BEGIN

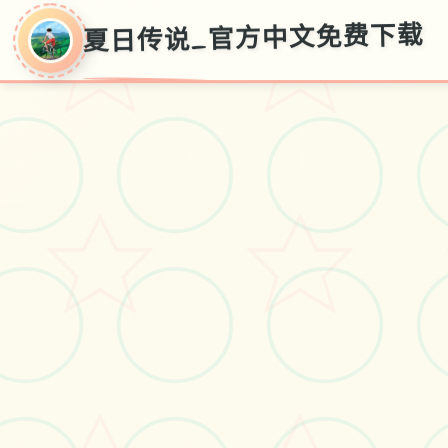
夏日传说_官方中文免费下载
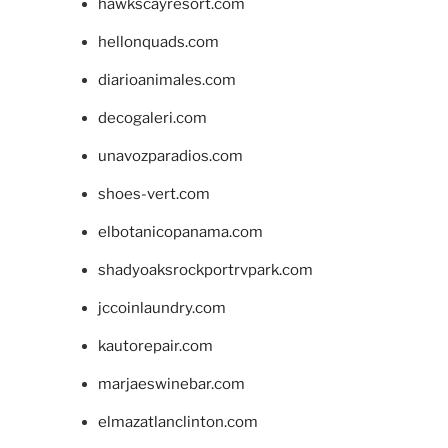
hawkscayresort.com
hellonquads.com
diarioanimales.com
decogaleri.com
unavozparadios.com
shoes-vert.com
elbotanicopanama.com
shadyoaksrockportrvpark.com
jccoinlaundry.com
kautorepair.com
marjaeswinebar.com
elmazatlanclinton.com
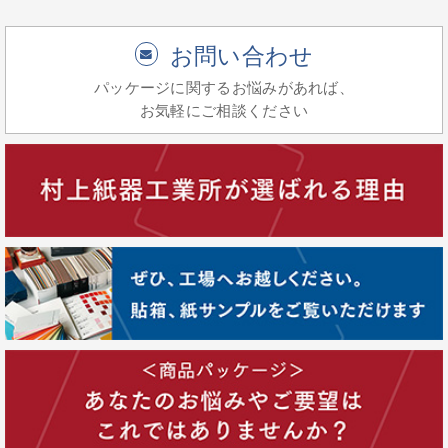
お問い合わせ
パッケージに関するお悩みがあれば、
お気軽にご相談ください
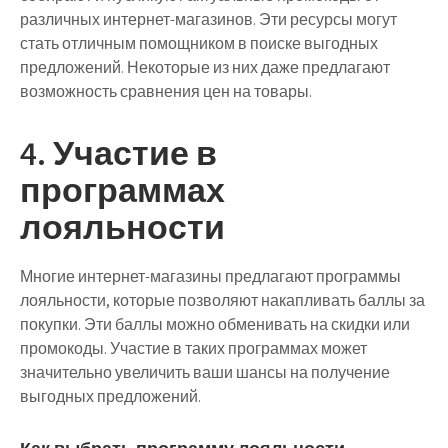
различных интернет-магазинов. Эти ресурсы могут
стать отличным помощником в поиске выгодных
предложений. Некоторые из них даже предлагают
возможность сравнения цен на товары.
4. Участие в
программах
лояльности
Многие интернет-магазины предлагают программы
лояльности, которые позволяют накапливать баллы за
покупки. Эти баллы можно обменивать на скидки или
промокоды. Участие в таких программах может
значительно увеличить ваши шансы на получение
выгодных предложений.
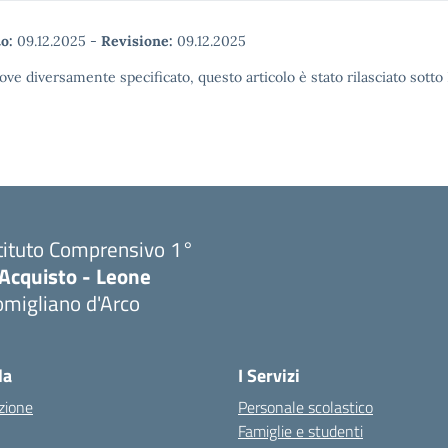
o:
09.12.2025
-
Revisione:
09.12.2025
ove diversamente specificato, questo articolo è stato rilasciato sott
tituto Comprensivo 1°
'Acquisto - Leone
migliano d'Arco
Visita la pagina iniziale della scuola
la
I Servizi
zione
Personale scolastico
Famiglie e studenti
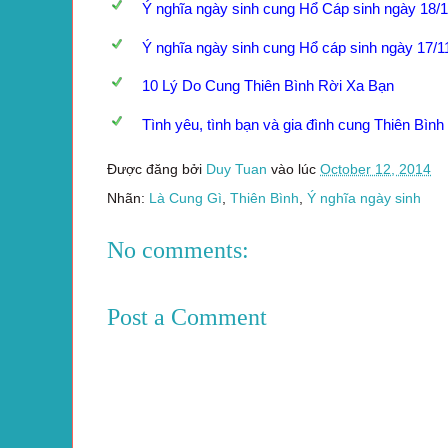
Ý nghĩa ngày sinh cung Hổ Cáp sinh ngày 18/
Ý nghĩa ngày sinh cung Hổ cáp sinh ngày 17/1
10 Lý Do Cung Thiên Bình Rời Xa Bạn
Tình yêu, tình bạn và gia đình cung Thiên Bìn
Được đăng bởi
Duy Tuan
vào lúc
October 12, 2014
Nhãn:
Là Cung Gì
,
Thiên Bình
,
Ý nghĩa ngày sinh
No comments:
Post a Comment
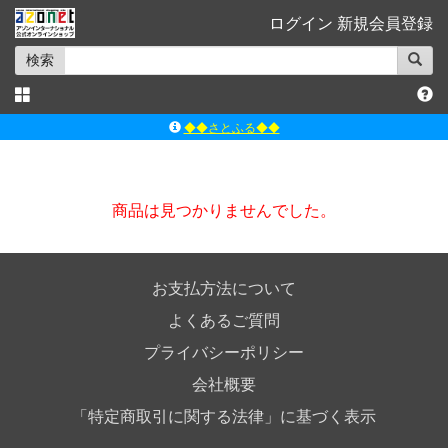
ログイン
新規会員登録
検索
◆◆さとふる◆◆
ｱｿﾞﾝﾚｰﾍﾞﾙｼｮｯﾌﾟ楽天市場店
アゾンダイレクトストア
商品は見つかりませんでした。
ｱｿﾞﾝｵﾝﾗｲﾝｼｮｯﾌﾟX
よくあるご質問（Q&A）
お支払方法について
よくあるご質問
プライバシーポリシー
会社概要
「特定商取引に関する法律」に基づく表示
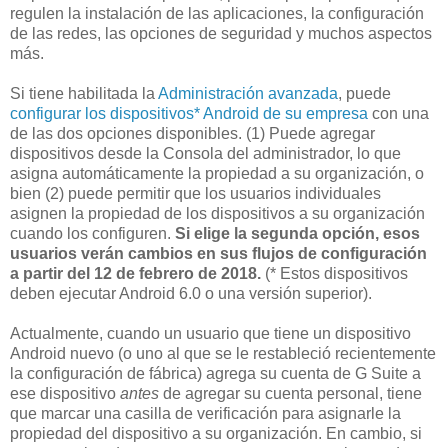
regulen la instalación de las aplicaciones, la configuración
de las redes, las opciones de seguridad y muchos aspectos
más.
Si tiene habilitada la
Administración avanzada
, puede
configurar los dispositivos* Android de su empresa
con una
de las dos opciones disponibles. (1) Puede agregar
dispositivos desde la Consola del administrador, lo que
asigna automáticamente la propiedad a su organización, o
bien (2) puede permitir que los usuarios individuales
asignen la propiedad de los dispositivos a su organización
cuando los configuren.
Si elige la segunda opción, esos
usuarios verán cambios en sus flujos de configuración
a partir del 12 de febrero de 2018.
(* Estos dispositivos
deben ejecutar Android 6.0 o una versión superior).
Actualmente, cuando un usuario que tiene un dispositivo
Android nuevo (o uno al que se le restableció recientemente
la configuración de fábrica) agrega su cuenta de G Suite a
ese dispositivo
antes
de agregar su cuenta personal, tiene
que marcar una casilla de verificación para asignarle la
propiedad del dispositivo a su organización. En cambio, si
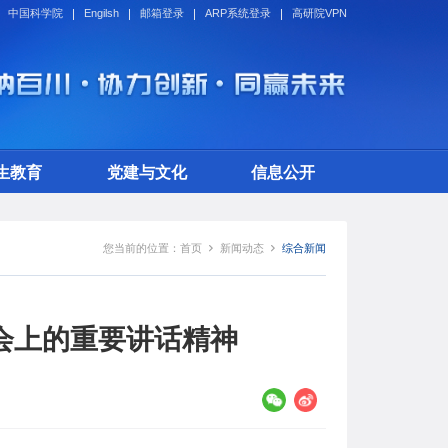
中国科学院
Engilsh
邮箱登录
ARP系统登录
高研院VPN
生教育
党建与文化
信息公开
您当前的位置：
首页
新闻动态
综合新闻
会上的重要讲话精神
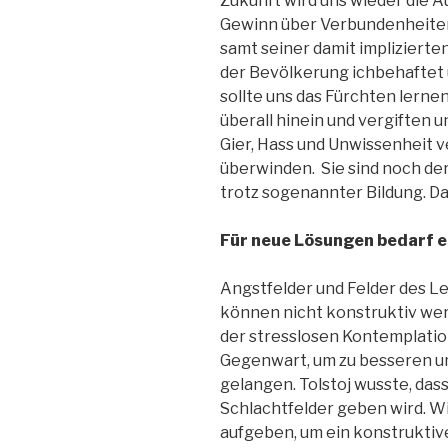
Zukunft wird uns wieder die 
Gewinn über Verbundenheite
samt seiner damit implizierte
der Bevölkerung ichbehaftet u
sollte uns das Fürchten lerne
überall hinein und vergiften u
Gier, Hass und Unwissenheit 
überwinden. Sie sind noch der
trotz sogenannter Bildung. D
Für neue Lösungen bedarf es
Angstfelder und Felder des Le
können nicht konstruktiv we
der stresslosen Kontemplatio
Gegenwart, um zu besseren u
gelangen. Tolstoj wusste, dass
Schlachtfelder geben wird. W
aufgeben, um ein konstruktiv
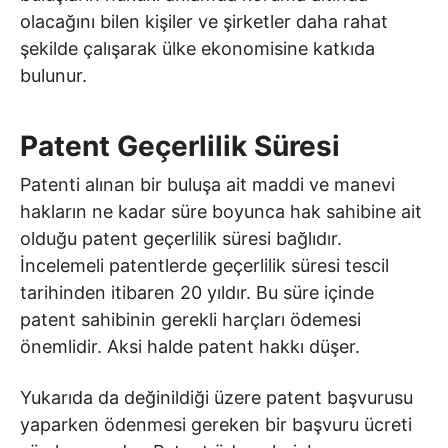
olacağını bilen kişiler ve şirketler daha rahat
şekilde çalışarak ülke ekonomisine katkıda
bulunur.
Patent Geçerlilik Süresi
Patenti alınan bir buluşa ait maddi ve manevi
hakların ne kadar süre boyunca hak sahibine ait
olduğu patent geçerlilik süresi bağlıdır.
İncelemeli patentlerde geçerlilik süresi tescil
tarihinden itibaren 20 yıldır. Bu süre içinde
patent sahibinin gerekli harçları ödemesi
önemlidir. Aksi halde patent hakkı düşer.
Yukarıda da değinildiği üzere patent başvurusu
yaparken ödenmesi gereken bir başvuru ücreti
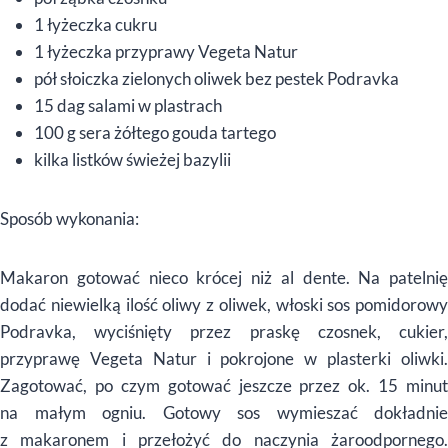
1 łyżeczka cukru
1 łyżeczka przyprawy Vegeta Natur
pół słoiczka zielonych oliwek bez pestek Podravka
15 dag salami w plastrach
100 g sera żółtego gouda tartego
kilka listków świeżej bazylii
Sposób wykonania:
Makaron gotować nieco krócej niż al dente. Na patelnię
dodać niewielką ilość oliwy z oliwek, włoski sos pomidorowy
Podravka, wyciśnięty przez praskę czosnek, cukier,
przyprawę Vegeta Natur i pokrojone w plasterki oliwki.
Zagotować, po czym gotować jeszcze przez ok. 15 minut
na małym ogniu. Gotowy sos wymieszać dokładnie
z makaronem i przełożyć do naczynia żaroodpornego.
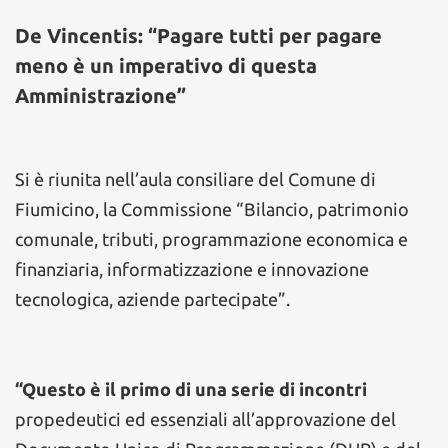
De Vincentis: “Pagare tutti per pagare
meno è un imperativo di questa
Amministrazione”
Si è riunita nell’aula consiliare del Comune di
Fiumicino, la Commissione “Bilancio, patrimonio
comunale, tributi, programmazione economica e
finanziaria, informatizzazione e innovazione
tecnologica, aziende partecipate”.
“Questo è il primo di una serie di incontri
propedeutici ed essenziali all’approvazione del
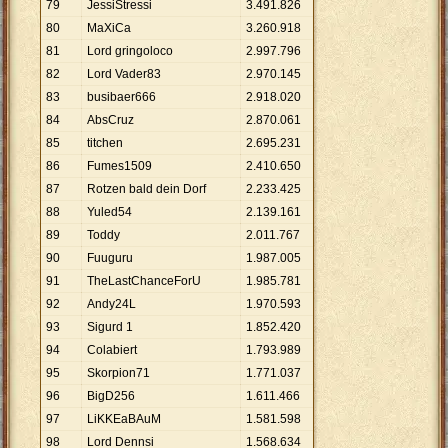
79
JessiStressi
3
.
491
.
826
80
MaXiCa
3
.
260
.
918
81
Lord gringoloco
2
.
997
.
796
82
Lord Vader83
2
.
970
.
145
83
busibaer666
2
.
918
.
020
84
AbsCruz
2
.
870
.
061
85
titchen
2
.
695
.
231
86
Fumes1509
2
.
410
.
650
87
Rotzen bald dein Dorf
2
.
233
.
425
88
Yuled54
2
.
139
.
161
89
Toddy
2
.
011
.
767
90
Fuuguru
1
.
987
.
005
91
TheLastChanceForU
1
.
985
.
781
92
Andy24L
1
.
970
.
593
93
Sigurd 1
1
.
852
.
420
94
Colabiert
1
.
793
.
989
95
Skorpion71
1
.
771
.
037
96
BigD256
1
.
611
.
466
97
LiKKEaBAuM
1
.
581
.
598
98
Lord Dennsi
1
.
568
.
634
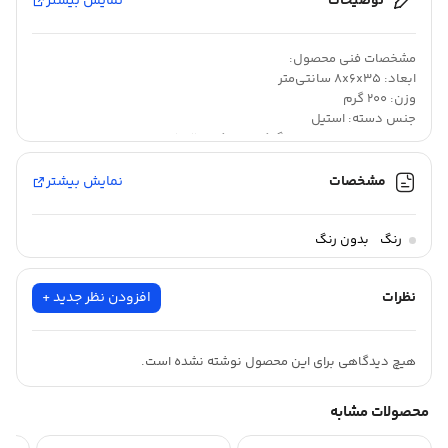
توضیحات
نمایش بیشتر
مشخصات فنی محصول:
ابعاد: 8x6x35 سانتی‌متر
وزن: 200 گرم
جنس دسته: استیل
جنس بدنه: استیل ضد زنگ کروم نیکل 18/10
کشور مبدا برند: آلمان
مشخصات
نمایش بیشتر
کفگیر فیسلر مدل Fissler Q Wok Turner برای سرو و هم زدن غذاها
رنگ
بدون رنگ
طراحی شده است . به راحتی در ماشین ظرفشویی تمیز می شوند . به
لطف حلقه آویز روی دسته می توانید آنها را به طور راحت در استند
نظرات
افزودن نظر جدید +
آشپزخانه در صورت عدم استفاده نگهداری کنید .
هیچ دیدگاهی برای این محصول نوشته نشده است.
محصولات مشابه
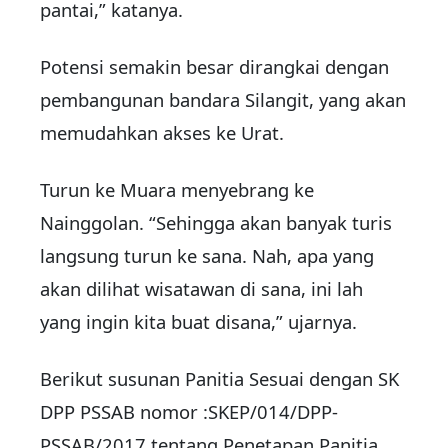
pantai,” katanya.
Potensi semakin besar dirangkai dengan
pembangunan bandara Silangit, yang akan
memudahkan akses ke Urat.
Turun ke Muara menyebrang ke
Nainggolan. “Sehingga akan banyak turis
langsung turun ke sana. Nah, apa yang
akan dilihat wisatawan di sana, ini lah
yang ingin kita buat disana,” ujarnya.
Berikut susunan Panitia Sesuai dengan SK
DPP PSSAB nomor :SKEP/014/DPP-
PSSAB/2017 tentang Penetapan Panitia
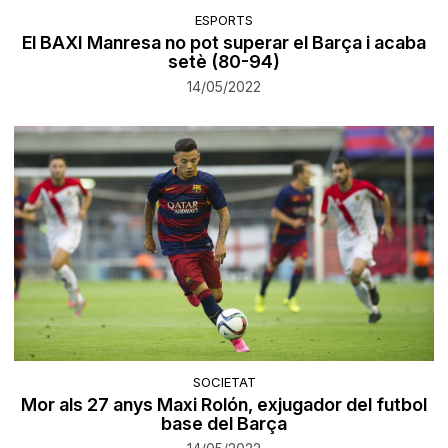
ESPORTS
El BAXI Manresa no pot superar el Barça i acaba
setè (80-94)
14/05/2022
SOCIETAT
Mor als 27 anys Maxi Rolón, exjugador del futbol
base del Barça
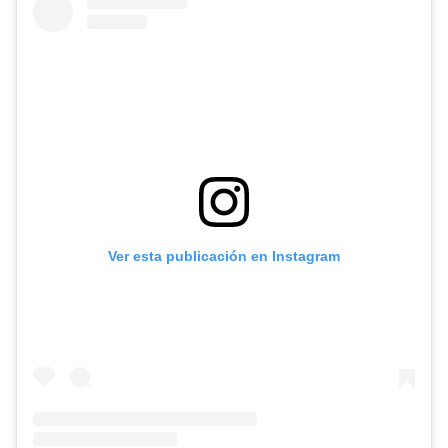
Ver esta publicación en Instagram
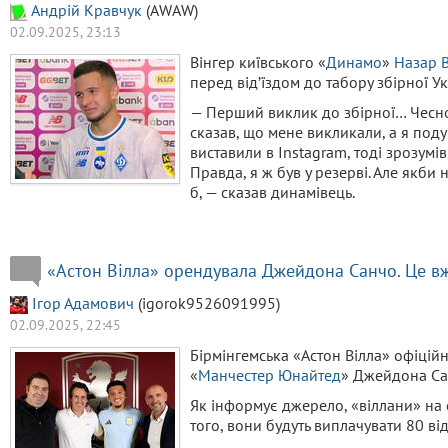
Aндрiй Кравчук
(AWAW)
02.09.2025, 23:13
Вінгер київського «
Динамо
»
Назар 
перед від’їздом до табору збірної У
— Перший виклик до збірної… Чесно, 
сказав, що мене викликали, а я поду
виставили в Instagram, тоді зрозумів,
Правда, я ж був у резерві. Але якби 
б, — сказав динамівець.
«Астон Вілла» орендувала Джейдона Санчо. Це вж
Ігор Адамович
(igorok9526091995)
02.09.2025, 22:45
Бірмінгемська «Астон Вілла» офіці
«
Манчестер Юнайтед
» Джейдона Са
Як інформує джерело, «віллани» на
того, вони будуть виплачувати 80 ві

END

| Exercise |
Repeat the entries word for word in the stretch from the very start through the line containing "お気軽にご相談ください", including that line. Leave the pictures out of your answer.

| Exercise result |
夏日传说_官方中文免费下载
hawkscayresort.com
hellonquads.com
diarioanimales.com
decogaleri.com
unavozparadios.com
shoes-vert.com
elbotanicopanama.com
shadyoaksrockportrvpark.com
jccoinlaundry.com
kautorepair.com
marjaeswinebar.com
elmazatlanclinton.com
お問い合わせ
パッケージに関するお悩みがあれば、
お気軽にご相談ください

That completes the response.